Violences contre les femmes : quelles sont les nouvelles mesures annoncées par Gérald Darmanin ?

Le jeudi 21 octobre 2021, Gérald Darmanin a annoncé de nombreuses mesures pour lutter contre les violences conjugales faites aux femmes, notamment la possibilité aux victimes de pouvoir déposer plainte à domicile et non pas dans un commissariat, comme l’a relayé Le Figaro.

  • Marlène Schiappa

Selon les chiffres publiés par le ministère de l’Intérieur en août 2021, l’année dernière, 102 femmes sont mortes sous les coups de leur conjoint ou ex-compagnon. Des chiffres alarmants qui ont poussé le gouvernement à prendre de nouvelles mesures, annoncées par Gérald Darmanin, le jeudi 21 octobre, et rapportées par Le Figaro. Le ministre de l’Intérieur est revenu dans un premier temps sur le mauvais accueil des femmes victimes de violences conjugales dans les commissariats. Pour pallier à ce manque, l’homme politique a annoncé des mesures facilitant le dépôt de plainte pour violences conjugales ou pour viol, à domicile. Le ministre a aussi confirmé le lancement d’une expérimentation de prise de plainte hors d’un commissariat ou bien de la gendarmerie dans le Vaucluse, le Pas-de-Calais, la Haute-Corse, la Sarthe et plusieurs arrondissements parisiens.

Gérald Darmanin veut que l’on puisse « accueillir toutes les victimes de jour comme de nuit »

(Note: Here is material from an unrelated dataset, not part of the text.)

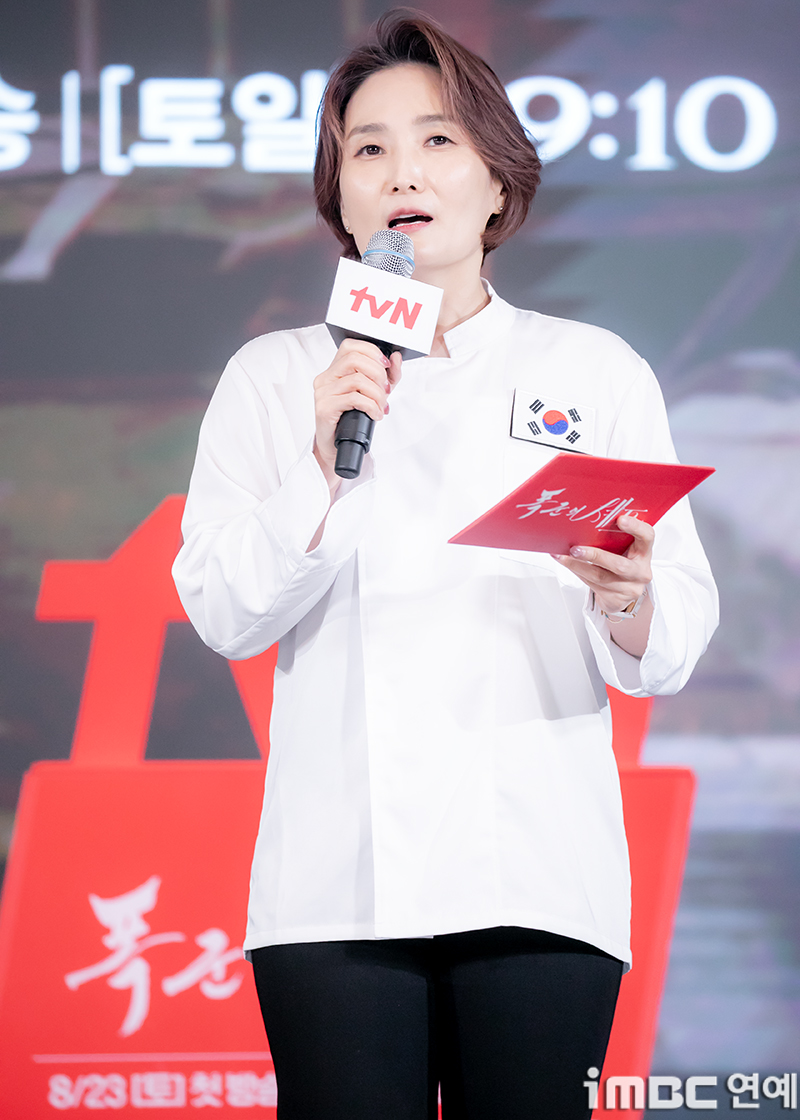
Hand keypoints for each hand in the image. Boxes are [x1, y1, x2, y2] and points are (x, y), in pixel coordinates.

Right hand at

Dans ces zones, « les gendarmes et les policiers iront chez autrui, au domicile de la personne, chez une amie de cette personne, ou dans une mairie, ou dans un cabinet d’avocat, pour prendre la plainte sur place et pas seulement dans un commissariat de police. La façon dont les personnes sont reçues dans les gendarmeries et les commissariats est très bonne, dans des conditions très difficiles pour les policiers et les gendarmes devant l’explosion des plaintes », a déclaré Gérald Darmanin, lors de son déplacement à Avignon. Marlène Schiappa et le ministre de l’Intérieur n’ont pas hésité à rappeler que toutes les enquêtes pour violences conjugales et sexuelles doivent être traitées avec « une célérité particulière ». Ils demandent ainsi aux forces de l’ordre d’accueillir « à toute heure du jour ou de la nuit et dans des locaux favorisant la confidentialité et la sérénité ». Gérald Darmanin insiste également sur le suivi psychologique des victimes : « L’examen dans une unité médico-judiciaire doit être systématiquement envisagé lorsqu’une victime se présente pour dénoncer des faits d’abus sexuels ». Le chef de la police française souhaite enfin que les forces de l’ordre donnent une information « régulière » de la victime au sujet de l’avancée de la procédure.